• **Tasks**:
**a)** Do the following statements agree with the forum post on v-disparity? For each, answer yes or no and quote the words of the post that decide it. (i) The poster's C++ version runs faster than the Python version. (ii) u-disparity is obtained by doing the same histogram analysis on the columns of the disparity matrix. (iii) Timing each part separately showed that the v-histogram calculation takes most of the time.
**b)** Go on with the forum post on v-disparity, starting right after its last line.

• **Extract provided**:
Acuda Acuda - 3 months ago 42
C++ Question

Fast calculation of v-disparity with OpenCV-Function calcHist

Based on a disparity matrix from a passive stereo-camera system i need to calculate a v-disparity representation for obstacle detection with OpenCV.

A working implementation is not the problem. The problem is to do it fast...

(One) Reference for v-Disparity: Labayrade, R. and Aubert, D. and Tarel, J.P.
Real time obstacle detection in stereovision on non flat road geometry through v-disparity representation

The basic in short, to get the v-disparity (figure 1), is to analyze the rows of the disparity-matrix (figure 2) an represent the result as a histogram for each row over the disparity values. u-disparity (figure 3) is the same on the columns of the disparity-matrix. (All figures are false-colored.)

I have implement the "same" in Python and C++. The speed in Python is acceptable but in C++ i get for the u- and v-disparity a time round about a half second (0.5 s).

(1. edit: due to the separate time measurement, only the calculation of the u-histogram takes a big amount of time...)

This leads me to following questions:


  1. Is it possible to avoid the loops for the line-wise calculation of the histogram? Is there a "trick" to do it with one call of
    calcHist
    -Function from OpenCV? Perhaps with the dimensions?

  2. Is it in C++ just bad-coded and the runtime-issue are not related to the loops used for calculation?



Thanks, all




Working implementation in Python:

#!/usr/bin/env python2
#-*- coding: utf-8 -*-
#
# THIS SOURCE-CODE IS PROVIDED "AS IS", WITHOUT WARRANTY OF ANY KIND, EXPRESS OR
# IMPLIED. IN NO EVENT WILL THE AUTHOR BE HELD LIABLE FOR ANY DAMAGES ARISING FROM
# THE USE OF THIS SOURCE-CODE. USE AT YOUR OWN RISK.

• **Listed entries**:
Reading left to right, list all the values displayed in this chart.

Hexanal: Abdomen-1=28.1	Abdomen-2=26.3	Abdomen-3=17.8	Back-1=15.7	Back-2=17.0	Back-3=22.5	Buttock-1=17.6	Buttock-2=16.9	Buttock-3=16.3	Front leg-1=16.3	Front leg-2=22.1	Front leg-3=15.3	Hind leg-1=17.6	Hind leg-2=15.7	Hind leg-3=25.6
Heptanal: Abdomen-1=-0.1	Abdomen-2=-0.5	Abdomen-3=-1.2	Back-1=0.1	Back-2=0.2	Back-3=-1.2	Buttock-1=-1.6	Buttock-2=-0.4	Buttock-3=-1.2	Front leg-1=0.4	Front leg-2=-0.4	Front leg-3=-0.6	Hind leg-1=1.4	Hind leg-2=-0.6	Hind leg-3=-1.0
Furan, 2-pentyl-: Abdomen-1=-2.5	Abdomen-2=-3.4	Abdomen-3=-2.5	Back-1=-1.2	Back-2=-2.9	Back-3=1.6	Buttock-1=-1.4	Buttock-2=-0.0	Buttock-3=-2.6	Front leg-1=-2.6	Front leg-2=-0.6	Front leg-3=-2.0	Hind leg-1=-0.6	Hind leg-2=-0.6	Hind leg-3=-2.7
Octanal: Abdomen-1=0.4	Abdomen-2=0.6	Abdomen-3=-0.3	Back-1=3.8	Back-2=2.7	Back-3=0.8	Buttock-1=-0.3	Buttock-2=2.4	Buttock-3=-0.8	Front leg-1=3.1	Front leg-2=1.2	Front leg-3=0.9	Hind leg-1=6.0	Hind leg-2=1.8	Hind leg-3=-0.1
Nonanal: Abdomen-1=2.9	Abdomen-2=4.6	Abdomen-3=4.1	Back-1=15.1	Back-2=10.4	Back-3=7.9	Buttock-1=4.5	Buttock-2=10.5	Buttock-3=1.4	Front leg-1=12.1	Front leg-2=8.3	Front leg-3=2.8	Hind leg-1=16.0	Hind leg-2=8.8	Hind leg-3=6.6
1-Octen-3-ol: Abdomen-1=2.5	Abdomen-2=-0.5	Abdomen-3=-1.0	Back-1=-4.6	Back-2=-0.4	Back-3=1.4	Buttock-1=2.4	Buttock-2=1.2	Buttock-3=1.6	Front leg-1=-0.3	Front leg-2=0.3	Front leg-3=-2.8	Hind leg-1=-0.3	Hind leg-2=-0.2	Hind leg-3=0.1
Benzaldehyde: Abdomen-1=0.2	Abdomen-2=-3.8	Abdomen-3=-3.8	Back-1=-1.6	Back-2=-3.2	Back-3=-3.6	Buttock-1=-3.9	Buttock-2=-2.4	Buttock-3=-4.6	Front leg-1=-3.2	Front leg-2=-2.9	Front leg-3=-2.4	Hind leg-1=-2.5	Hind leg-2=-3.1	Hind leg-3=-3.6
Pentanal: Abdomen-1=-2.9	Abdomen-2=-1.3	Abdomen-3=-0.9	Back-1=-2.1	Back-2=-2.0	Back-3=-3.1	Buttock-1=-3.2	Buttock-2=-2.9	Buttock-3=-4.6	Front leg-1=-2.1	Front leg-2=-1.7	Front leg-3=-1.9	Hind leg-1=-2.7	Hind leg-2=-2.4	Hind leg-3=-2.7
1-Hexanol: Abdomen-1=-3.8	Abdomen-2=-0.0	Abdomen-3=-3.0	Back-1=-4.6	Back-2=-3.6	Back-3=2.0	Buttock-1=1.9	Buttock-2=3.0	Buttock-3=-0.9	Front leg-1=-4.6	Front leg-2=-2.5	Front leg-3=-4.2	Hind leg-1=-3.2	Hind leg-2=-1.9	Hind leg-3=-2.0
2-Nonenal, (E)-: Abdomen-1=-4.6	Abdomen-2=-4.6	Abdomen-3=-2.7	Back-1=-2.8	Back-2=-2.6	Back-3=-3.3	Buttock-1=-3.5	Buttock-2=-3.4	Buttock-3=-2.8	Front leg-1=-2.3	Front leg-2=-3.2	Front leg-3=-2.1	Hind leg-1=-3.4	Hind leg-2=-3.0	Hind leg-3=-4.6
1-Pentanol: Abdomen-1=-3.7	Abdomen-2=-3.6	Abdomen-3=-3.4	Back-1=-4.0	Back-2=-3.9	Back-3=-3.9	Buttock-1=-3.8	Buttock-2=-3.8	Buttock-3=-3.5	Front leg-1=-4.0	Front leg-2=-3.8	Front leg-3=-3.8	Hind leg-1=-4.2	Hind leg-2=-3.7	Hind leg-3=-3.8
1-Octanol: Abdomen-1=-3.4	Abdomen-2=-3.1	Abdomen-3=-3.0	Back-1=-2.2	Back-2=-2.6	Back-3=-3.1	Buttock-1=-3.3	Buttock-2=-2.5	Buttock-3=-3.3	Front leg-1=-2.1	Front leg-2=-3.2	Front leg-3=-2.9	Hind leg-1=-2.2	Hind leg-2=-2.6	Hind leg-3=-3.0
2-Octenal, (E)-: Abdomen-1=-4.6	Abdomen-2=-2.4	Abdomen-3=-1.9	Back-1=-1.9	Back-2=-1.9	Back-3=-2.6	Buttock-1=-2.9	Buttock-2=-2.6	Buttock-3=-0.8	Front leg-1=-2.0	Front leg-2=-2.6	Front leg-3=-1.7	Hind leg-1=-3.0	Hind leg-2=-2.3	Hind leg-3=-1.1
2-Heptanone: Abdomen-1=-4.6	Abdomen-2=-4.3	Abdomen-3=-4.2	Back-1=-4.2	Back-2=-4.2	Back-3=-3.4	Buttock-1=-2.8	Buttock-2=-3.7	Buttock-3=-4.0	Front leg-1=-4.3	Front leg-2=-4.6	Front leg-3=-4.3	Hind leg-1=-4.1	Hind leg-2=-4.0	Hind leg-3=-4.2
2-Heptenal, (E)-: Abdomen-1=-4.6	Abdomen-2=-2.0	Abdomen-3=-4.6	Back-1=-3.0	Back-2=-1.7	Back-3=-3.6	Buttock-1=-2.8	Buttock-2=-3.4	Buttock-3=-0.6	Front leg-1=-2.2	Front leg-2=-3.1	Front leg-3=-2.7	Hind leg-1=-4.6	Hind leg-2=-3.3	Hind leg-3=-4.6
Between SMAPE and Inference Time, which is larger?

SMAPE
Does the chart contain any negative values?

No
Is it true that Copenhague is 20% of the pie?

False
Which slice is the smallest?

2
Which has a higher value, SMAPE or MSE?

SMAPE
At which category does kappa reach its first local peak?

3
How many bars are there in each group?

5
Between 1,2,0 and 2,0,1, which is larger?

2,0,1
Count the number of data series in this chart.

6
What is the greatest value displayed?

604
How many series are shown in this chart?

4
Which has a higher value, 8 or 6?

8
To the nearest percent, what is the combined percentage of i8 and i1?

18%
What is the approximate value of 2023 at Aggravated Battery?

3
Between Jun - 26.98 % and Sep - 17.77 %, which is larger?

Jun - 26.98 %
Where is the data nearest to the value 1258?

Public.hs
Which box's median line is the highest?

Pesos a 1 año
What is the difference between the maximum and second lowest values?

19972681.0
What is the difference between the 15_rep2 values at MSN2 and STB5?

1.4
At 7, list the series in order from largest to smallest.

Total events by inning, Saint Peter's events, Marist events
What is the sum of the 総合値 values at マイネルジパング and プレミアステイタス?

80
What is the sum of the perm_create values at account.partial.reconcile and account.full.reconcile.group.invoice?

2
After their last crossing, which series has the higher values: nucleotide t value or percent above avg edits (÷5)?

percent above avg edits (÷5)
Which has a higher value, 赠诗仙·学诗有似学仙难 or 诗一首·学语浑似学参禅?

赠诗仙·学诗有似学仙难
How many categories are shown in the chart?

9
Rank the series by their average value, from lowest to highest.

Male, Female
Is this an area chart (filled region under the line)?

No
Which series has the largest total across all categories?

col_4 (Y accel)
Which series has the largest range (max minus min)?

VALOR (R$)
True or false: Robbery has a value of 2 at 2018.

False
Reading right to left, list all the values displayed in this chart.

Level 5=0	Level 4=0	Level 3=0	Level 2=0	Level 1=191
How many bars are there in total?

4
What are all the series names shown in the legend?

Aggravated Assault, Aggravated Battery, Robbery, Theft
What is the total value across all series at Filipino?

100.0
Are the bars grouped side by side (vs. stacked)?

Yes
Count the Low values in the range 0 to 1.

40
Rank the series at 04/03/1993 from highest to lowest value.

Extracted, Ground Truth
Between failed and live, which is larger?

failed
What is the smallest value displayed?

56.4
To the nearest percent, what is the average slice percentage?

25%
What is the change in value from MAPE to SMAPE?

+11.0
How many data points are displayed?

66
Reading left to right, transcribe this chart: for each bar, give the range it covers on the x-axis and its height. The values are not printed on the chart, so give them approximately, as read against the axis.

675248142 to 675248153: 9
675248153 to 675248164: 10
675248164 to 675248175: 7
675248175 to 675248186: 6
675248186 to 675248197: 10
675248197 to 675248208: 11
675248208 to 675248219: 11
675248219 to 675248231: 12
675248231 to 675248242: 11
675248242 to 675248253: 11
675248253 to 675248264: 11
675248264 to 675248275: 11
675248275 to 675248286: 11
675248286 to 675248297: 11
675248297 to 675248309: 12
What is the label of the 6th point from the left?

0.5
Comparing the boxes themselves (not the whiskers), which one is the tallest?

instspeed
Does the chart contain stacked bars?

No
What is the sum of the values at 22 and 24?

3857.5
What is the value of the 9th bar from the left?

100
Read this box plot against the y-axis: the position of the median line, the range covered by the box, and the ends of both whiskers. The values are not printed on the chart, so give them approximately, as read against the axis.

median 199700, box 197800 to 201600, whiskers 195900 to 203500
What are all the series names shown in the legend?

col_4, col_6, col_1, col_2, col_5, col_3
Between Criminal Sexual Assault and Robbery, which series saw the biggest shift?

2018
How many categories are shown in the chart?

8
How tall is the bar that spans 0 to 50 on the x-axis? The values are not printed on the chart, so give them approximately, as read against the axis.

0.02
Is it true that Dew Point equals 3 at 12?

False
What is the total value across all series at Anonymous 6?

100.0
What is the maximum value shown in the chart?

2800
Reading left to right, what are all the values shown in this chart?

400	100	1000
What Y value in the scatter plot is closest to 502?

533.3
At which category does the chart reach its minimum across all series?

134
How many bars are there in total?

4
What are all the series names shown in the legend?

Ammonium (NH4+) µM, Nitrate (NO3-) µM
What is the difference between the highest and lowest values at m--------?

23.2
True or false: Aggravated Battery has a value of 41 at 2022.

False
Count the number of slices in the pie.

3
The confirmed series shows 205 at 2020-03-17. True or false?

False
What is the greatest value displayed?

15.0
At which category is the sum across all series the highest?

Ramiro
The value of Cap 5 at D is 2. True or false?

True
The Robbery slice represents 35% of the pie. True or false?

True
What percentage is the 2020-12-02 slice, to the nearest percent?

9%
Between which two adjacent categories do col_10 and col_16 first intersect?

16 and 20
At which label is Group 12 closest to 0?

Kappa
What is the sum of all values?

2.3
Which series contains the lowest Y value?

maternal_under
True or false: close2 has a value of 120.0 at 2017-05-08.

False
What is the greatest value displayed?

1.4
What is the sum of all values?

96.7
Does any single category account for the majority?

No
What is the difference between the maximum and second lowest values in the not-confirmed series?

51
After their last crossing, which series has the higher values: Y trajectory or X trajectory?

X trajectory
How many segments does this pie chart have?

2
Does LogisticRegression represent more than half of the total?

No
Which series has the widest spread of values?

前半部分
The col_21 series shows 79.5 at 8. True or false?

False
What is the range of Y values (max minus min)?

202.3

• **Response list**:
**a)**
(i) No: "The speed in Python is acceptable but in C++ i get for the u- and v-disparity a time round about a half second (0.5 s)."
(ii) Yes: "u-disparity (figure 3) is the same on the columns of the disparity-matrix."
(iii) No: "only the calculation of the u-histogram takes a big amount of time..."

**b)**
import cv2
import numpy as np
import time

def draw_object(image, x, y, width=50, height=100):
color = image[y, x]
image[y-height:y, x-width//2:x+width//2] = color


IMAGE_HEIGHT = 600
IMAGE_WIDTH = 800

while True:

max_disp = 200

# create fake disparity
image = np.zeros((IMAGE_HEIGHT, IMAGE_WIDTH), np.uint8)

for c in range(IMAGE_HEIGHT)[::-1]:
image[c, ...] = int(float(c) / IMAGE_HEIGHT * max_disp)

draw_object(image, 275, 175)
draw_object(image, 300, 200)
draw_object(image, 100, 350)

# calculate v-disparity
vhist_vis = np.zeros((IMAGE_HEIGHT, max_disp), np.float)
for i in range(IMAGE_HEIGHT):
vhist_vis[i, ...] = cv2.calcHist(images=[image[i, ...]], channels=[0], mask=None, histSize=[max_disp],
ranges=[0, max_disp]).flatten() / float(IMAGE_HEIGHT)


vhist_vis = np.array(vhist_vis * 255, np.uint8)
vblack_mask = vhist_vis < 5
vhist_vis = cv2.applyColorMap(vhist_vis, cv2.COLORMAP_JET)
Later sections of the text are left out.